January 16 (Friday): Walked 1.2 miles, 20.2 pounds. 
January 17 (Saturday): Walked 2.5 miles, 20.2 pounds. 
January 18 (Sunday): Walked c. 2.5 miles, 8 pounds (i.e., observed a "day of rest" and carried only my pouch and walking stick and left the backpack behind). 
January 19 (Monday): Walked 3.25 miles, 20.2 pounds (i.e., 0.75 miles south on Mystic Parkway and back, down to Mystic Shores Parkway cul-de-sac and back, and up to the mailbox and back). Got a cramp in my left calf (and both were tight and achy next day). 
January 20 (Tuesday): Walked 2.5 miles with 8 pounds; left backpack behind because of cramping in both calves, which loosened up toward end. Bright, sunny, breezy, and very warm for January (i.e., c. 80 degrees). 
January 21 (Wednesday): Walked 1.8 miles (first 2/3 w. 8 pounds and last 1/3 w/out stick and just 6.4 pounds). 
January 22 (Thursday): Walked 1.8 miles (first 2/3 w. 20.2 pounds and last 1/3 w/out stick and just 18.6 pounds). Cold and rainy and also wore Gore-Tex jacket. 
January 23 (Friday): Walked 2.5 miles with 20.2 pounds. Cold and windy to start but warmed up toward end. Not feeling weight in the pack and ready to increase incrementally. 
January 24 (Saturday): Walked 2.5 miles with 20.2 pounds. Cool but sunny. Getting no resistance from the pack and need to increase load. 
January 25 (Sunday): Increased both weight and distance and walked 3.1 miles with 25.5-pound load! Perfect conditions for walking and did regular route plus an extra walk down to the Macaw Lane cul-de-sac at the end. 
January 26 (Monday): Walked 2.5 miles with 23.5 pounds. Beautiful 70 degree day.  
January 27 (Tuesday): Walked 2.5 miles with 23.5 pounds. Beautiful, cloudless day but at 86 degrees unseasonably warm even for south Texas in January. 
January 28 (Wednesday): Walked 2.5 miles with about 9 pounds; feeling a little achy from yesterday and decided to leave the backpack behind, ironically in that Diane started carrying one today.
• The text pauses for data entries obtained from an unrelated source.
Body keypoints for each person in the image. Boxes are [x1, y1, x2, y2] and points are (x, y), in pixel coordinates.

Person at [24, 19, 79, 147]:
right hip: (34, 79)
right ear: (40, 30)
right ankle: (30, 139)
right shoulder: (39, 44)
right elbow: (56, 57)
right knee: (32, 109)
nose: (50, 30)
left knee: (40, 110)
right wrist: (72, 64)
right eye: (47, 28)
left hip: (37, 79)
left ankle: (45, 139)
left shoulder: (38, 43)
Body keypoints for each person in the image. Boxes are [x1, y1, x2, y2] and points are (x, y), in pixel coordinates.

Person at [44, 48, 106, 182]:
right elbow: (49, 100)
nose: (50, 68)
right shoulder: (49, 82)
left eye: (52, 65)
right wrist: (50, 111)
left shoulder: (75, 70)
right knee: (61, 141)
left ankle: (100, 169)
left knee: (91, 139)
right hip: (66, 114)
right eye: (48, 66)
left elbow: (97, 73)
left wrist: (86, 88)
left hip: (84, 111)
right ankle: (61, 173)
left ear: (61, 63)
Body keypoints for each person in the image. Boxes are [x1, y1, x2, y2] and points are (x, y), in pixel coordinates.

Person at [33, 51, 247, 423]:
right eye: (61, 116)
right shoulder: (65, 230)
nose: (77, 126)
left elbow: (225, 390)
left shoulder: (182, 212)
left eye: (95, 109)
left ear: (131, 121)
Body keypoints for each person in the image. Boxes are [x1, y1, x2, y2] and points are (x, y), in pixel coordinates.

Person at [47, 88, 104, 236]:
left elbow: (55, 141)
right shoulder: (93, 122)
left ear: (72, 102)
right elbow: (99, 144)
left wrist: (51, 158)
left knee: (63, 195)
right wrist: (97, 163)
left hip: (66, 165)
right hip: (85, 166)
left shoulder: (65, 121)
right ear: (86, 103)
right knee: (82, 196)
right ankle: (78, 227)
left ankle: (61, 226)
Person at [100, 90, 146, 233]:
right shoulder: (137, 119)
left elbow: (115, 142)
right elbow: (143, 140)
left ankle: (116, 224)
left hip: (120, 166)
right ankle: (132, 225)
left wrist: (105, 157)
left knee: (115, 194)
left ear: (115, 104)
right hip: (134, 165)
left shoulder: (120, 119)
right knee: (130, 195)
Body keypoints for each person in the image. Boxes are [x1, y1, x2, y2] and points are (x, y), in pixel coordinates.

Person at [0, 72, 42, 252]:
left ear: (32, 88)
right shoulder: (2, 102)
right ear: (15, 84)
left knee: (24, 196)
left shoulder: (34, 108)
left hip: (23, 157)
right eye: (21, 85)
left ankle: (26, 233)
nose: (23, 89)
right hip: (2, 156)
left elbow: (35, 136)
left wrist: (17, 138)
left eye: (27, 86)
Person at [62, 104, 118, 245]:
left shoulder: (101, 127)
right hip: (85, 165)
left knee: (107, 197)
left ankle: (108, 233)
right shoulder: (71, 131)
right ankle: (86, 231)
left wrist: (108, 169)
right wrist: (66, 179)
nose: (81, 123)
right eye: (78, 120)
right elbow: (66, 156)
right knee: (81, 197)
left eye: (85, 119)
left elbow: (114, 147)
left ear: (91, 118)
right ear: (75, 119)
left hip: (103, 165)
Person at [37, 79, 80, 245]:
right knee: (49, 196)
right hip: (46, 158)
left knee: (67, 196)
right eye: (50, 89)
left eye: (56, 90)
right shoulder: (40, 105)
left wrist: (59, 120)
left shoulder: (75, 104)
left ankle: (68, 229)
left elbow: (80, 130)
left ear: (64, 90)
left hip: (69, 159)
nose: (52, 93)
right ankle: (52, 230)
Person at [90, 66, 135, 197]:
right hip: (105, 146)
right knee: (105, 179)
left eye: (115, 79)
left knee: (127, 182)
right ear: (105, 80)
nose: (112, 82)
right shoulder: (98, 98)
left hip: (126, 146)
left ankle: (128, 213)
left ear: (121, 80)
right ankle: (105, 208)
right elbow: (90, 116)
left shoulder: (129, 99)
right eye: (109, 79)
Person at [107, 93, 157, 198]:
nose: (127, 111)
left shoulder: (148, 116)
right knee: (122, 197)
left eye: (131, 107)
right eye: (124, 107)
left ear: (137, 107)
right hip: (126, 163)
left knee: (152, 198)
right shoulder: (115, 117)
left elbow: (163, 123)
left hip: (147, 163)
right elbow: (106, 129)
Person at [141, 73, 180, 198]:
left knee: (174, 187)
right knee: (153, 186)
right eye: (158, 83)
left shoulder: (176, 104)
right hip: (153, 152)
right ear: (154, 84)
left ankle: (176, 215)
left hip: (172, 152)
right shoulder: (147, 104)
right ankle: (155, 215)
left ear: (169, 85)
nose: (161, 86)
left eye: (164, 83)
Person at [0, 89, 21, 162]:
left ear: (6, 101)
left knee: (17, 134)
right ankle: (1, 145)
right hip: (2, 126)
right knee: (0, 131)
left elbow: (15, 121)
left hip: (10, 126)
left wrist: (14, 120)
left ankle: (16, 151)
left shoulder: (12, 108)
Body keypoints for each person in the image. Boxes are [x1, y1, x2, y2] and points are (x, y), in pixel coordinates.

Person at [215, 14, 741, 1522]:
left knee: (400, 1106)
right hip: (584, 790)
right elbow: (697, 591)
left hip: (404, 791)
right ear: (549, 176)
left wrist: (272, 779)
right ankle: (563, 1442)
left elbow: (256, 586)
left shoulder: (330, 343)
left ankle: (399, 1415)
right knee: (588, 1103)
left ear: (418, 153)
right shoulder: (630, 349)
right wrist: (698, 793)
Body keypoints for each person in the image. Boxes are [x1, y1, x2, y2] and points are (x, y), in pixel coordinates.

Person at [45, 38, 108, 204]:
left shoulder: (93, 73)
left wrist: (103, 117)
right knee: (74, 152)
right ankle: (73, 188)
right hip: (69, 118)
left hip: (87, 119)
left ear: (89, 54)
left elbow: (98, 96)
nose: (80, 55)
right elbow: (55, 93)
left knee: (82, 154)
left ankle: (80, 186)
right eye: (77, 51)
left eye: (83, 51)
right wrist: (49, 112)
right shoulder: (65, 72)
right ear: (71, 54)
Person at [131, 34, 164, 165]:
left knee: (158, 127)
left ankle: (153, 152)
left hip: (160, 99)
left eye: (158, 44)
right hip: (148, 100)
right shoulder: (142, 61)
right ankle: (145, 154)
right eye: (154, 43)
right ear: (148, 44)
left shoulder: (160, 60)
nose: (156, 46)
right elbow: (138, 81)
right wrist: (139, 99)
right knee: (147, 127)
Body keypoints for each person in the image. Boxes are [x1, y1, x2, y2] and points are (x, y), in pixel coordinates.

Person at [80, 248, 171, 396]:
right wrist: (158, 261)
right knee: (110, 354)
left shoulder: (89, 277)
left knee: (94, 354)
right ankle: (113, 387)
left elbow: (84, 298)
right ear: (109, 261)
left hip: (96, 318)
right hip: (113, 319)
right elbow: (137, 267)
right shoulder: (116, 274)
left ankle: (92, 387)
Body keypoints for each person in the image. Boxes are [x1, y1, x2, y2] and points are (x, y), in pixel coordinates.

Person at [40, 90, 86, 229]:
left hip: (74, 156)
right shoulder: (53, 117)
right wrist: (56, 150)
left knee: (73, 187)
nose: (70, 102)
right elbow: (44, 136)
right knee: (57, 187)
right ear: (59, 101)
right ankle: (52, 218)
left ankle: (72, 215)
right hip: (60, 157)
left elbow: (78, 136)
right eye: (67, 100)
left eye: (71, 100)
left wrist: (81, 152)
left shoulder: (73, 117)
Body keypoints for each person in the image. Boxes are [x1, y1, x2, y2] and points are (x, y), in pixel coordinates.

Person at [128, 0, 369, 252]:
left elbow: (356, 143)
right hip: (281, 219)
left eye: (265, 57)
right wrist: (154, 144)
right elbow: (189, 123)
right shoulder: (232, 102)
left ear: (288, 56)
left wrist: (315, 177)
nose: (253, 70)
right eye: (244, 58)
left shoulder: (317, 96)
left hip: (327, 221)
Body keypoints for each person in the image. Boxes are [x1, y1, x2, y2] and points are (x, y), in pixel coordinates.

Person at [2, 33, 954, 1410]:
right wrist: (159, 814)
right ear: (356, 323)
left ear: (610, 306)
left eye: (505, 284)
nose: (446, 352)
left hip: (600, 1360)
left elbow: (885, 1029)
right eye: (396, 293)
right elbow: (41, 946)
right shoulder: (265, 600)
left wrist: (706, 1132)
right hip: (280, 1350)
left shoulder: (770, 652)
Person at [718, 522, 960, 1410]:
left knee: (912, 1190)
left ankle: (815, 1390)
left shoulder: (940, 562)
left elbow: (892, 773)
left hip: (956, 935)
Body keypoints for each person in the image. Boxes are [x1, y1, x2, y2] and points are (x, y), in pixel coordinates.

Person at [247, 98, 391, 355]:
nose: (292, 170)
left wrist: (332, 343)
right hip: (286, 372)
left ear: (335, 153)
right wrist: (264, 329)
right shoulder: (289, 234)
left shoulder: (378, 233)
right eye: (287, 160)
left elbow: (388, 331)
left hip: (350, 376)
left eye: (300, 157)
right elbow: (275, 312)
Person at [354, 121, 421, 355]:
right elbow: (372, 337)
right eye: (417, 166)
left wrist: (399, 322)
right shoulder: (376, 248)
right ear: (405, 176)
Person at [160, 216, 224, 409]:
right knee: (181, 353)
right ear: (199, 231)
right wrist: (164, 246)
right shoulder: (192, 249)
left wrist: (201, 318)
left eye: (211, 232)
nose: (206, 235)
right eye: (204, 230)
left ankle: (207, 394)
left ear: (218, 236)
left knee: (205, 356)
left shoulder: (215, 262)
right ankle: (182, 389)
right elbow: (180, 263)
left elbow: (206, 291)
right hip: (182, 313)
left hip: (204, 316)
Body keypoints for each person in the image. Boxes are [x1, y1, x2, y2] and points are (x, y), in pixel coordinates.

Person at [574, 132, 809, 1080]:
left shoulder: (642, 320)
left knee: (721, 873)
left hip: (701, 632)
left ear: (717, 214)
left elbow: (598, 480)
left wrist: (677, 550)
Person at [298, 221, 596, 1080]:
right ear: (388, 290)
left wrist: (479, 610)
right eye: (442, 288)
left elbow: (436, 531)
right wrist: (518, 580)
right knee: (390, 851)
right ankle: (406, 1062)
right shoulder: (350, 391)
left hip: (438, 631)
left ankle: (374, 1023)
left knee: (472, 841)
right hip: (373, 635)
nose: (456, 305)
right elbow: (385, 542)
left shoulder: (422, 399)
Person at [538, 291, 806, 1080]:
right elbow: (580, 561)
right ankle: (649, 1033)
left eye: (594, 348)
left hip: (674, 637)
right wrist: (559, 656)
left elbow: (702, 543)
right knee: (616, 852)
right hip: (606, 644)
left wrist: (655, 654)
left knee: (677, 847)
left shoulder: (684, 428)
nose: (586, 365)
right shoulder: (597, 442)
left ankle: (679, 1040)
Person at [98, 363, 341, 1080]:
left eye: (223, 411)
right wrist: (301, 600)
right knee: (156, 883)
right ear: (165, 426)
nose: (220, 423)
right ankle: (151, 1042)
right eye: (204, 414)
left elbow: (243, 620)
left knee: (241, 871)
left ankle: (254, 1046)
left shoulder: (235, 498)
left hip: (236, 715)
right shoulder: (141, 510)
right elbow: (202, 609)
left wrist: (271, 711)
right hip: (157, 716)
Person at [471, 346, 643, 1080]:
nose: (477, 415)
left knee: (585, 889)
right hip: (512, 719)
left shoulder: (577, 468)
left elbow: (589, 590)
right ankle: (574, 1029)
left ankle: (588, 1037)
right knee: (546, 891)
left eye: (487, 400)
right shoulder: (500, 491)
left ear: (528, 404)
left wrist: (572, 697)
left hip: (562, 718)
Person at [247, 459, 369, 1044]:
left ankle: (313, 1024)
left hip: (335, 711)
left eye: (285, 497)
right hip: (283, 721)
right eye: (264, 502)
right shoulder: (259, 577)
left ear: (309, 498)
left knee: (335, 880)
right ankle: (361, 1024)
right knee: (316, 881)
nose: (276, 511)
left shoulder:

Another beautiful day and we went out around 12:45 and before it got too hot. 
January 29 (Thursday): Walked 2.5 miles with c. 23 pounds. 
January 30 (Friday): Walked 2.5 miles with 22.7 pounds. Reweighed gear and found that, for whatever reasons, the weight was not exactly what I thought it had been, indicating that I probably need to verify this every few days. 
January 31 (Saturday): Cold and raining steadily and I have been achy but broke out the Gore-Tex and walked 0.6 miles up to the mailbox and back. Did not want to end the first month of the year without at least getting in a token walk! 

My goal is to eventually add longer walks as much as once a week and at least once a month, and to gradually increase my load to a regular training weight of 30 pounds and a periodic weight of as much as 50 or 60 pounds. There are certainly people who do a lot more than this, and it is a shadow of what I regularly did when I was an Army infantryman, but I am not competing with anyone but myself and if I can stick with this regimen it will help me to accomplish a number of planned expeditions — to include a 10-day hike up the Northumberland coast of England this summer and a c. 45-day hike along the Camino de Santiago in spring 2016.